# Your task
Below are the records; copy each line in which "none" can be found.
### Recorded information
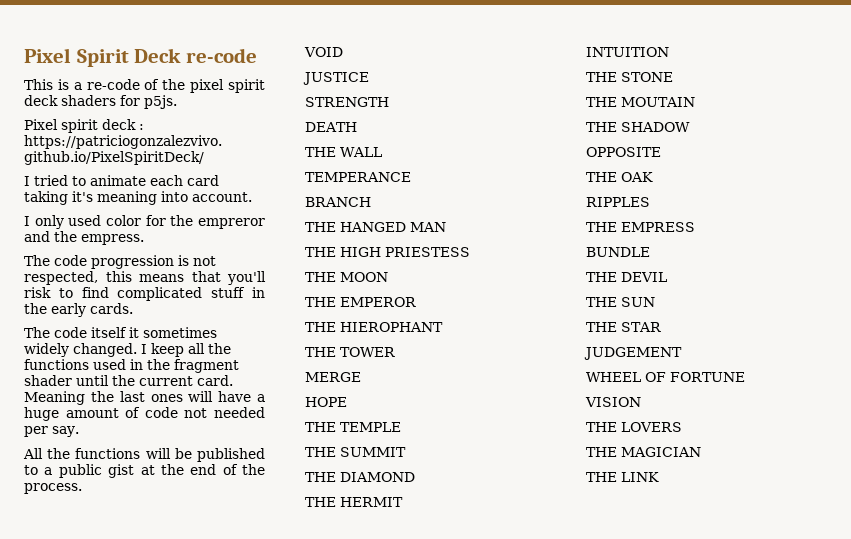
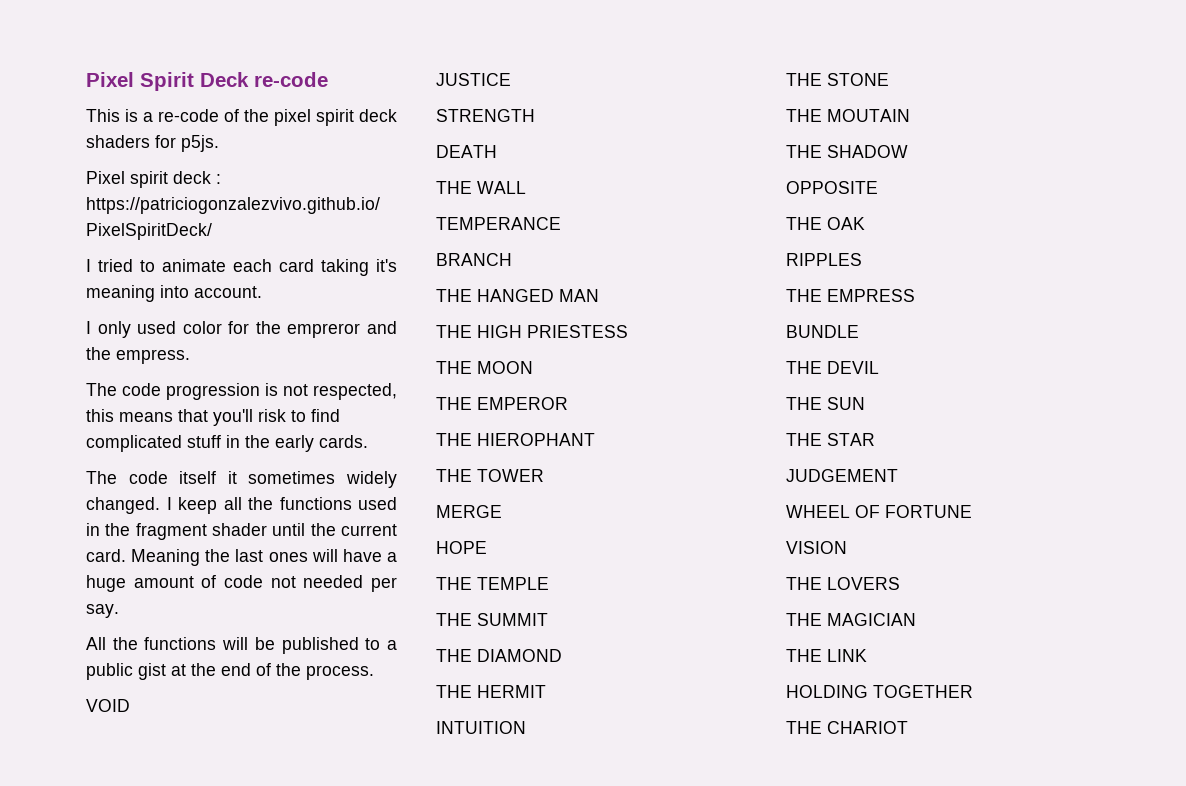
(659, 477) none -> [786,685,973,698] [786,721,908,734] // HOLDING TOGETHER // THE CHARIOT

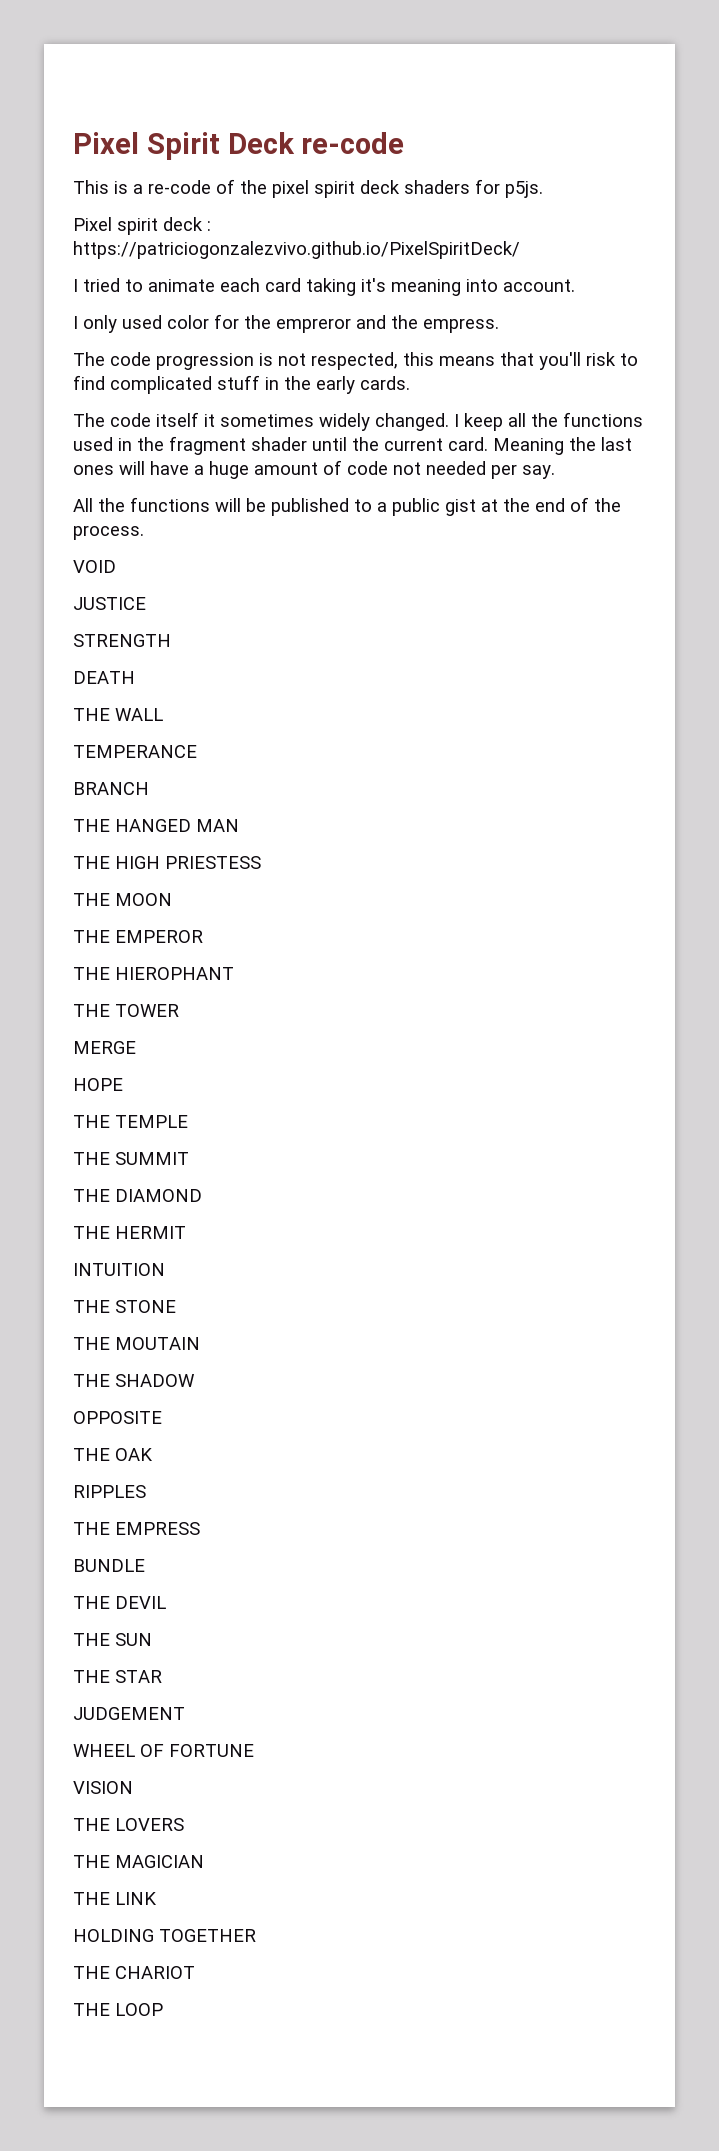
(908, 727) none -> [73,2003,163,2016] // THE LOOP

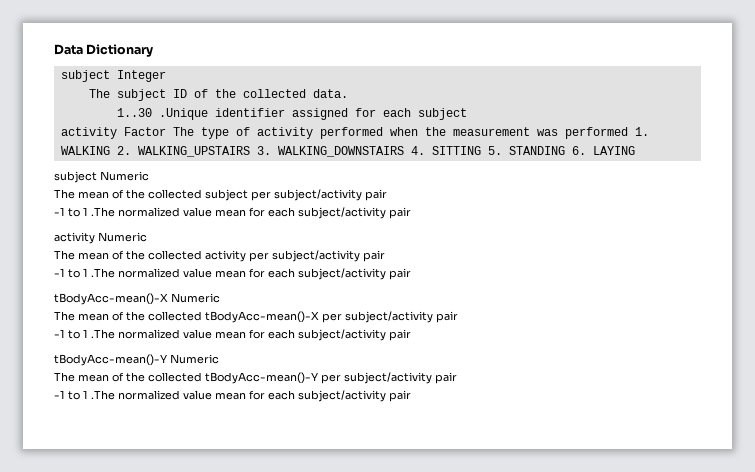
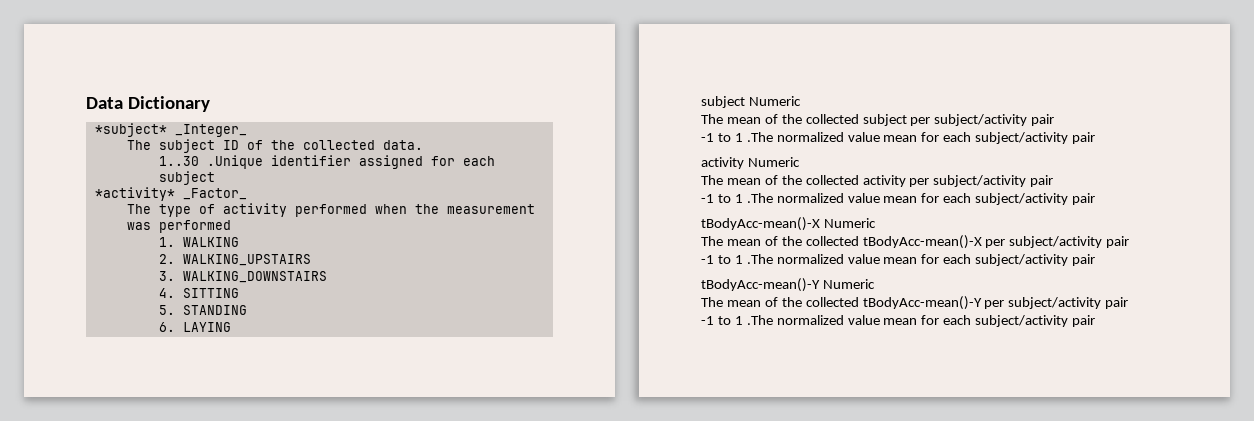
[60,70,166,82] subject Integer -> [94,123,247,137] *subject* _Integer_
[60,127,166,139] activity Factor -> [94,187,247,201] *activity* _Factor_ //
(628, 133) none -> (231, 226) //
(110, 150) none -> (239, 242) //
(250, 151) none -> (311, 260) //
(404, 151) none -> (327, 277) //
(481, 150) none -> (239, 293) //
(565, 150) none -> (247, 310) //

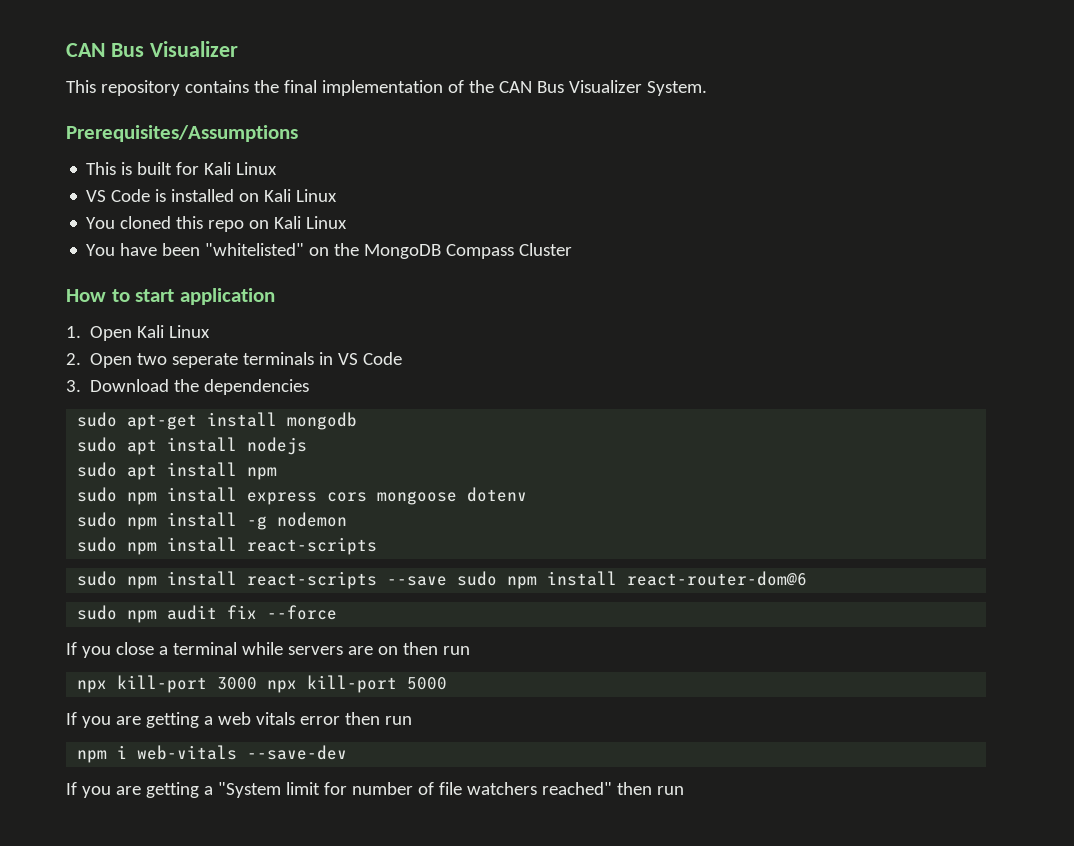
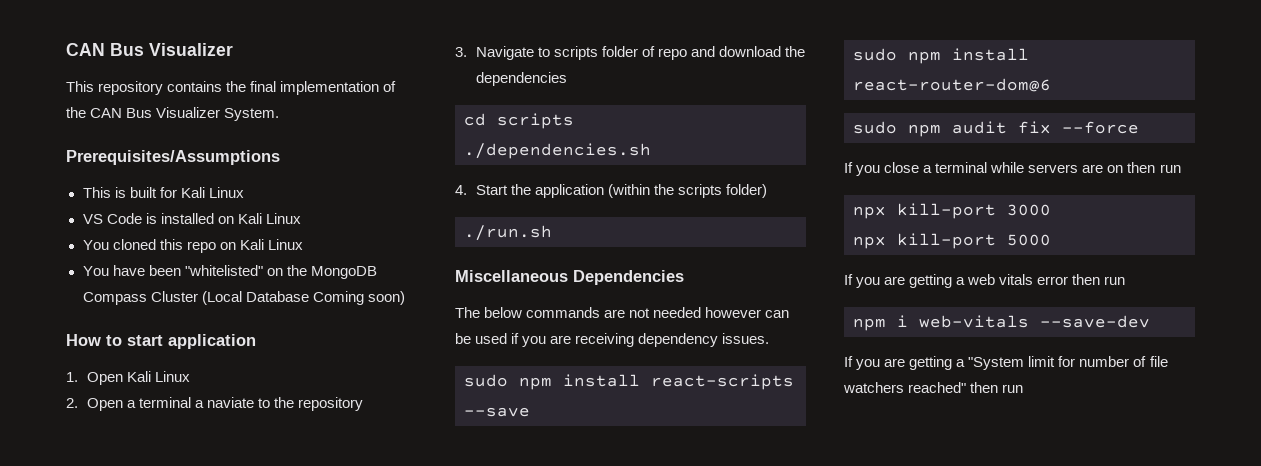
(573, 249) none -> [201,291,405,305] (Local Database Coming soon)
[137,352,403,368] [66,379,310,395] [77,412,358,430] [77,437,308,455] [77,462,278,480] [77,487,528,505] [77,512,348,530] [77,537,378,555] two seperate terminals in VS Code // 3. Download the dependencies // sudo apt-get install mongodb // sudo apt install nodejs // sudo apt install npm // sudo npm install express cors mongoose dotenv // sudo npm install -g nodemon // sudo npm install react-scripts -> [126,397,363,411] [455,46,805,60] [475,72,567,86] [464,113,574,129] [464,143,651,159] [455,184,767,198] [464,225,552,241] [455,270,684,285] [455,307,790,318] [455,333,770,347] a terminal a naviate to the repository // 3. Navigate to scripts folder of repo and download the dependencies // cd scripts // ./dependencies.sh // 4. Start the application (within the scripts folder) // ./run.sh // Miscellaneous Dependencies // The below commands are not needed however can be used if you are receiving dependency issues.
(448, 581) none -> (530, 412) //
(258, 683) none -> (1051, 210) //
######
# Solution
(659, 477) none -> [786,685,973,698] [786,721,908,734] // HOLDING TOGETHER // THE CHARIOT
(908, 727) none -> [73,2003,163,2016] // THE LOOP
(628, 133) none -> (231, 226) //
(110, 150) none -> (239, 242) //
(250, 151) none -> (311, 260) //
(404, 151) none -> (327, 277) //
(481, 150) none -> (239, 293) //
(565, 150) none -> (247, 310) //
(573, 249) none -> [201,291,405,305] (Local Database Coming soon)
(448, 581) none -> (530, 412) //
(258, 683) none -> (1051, 210) //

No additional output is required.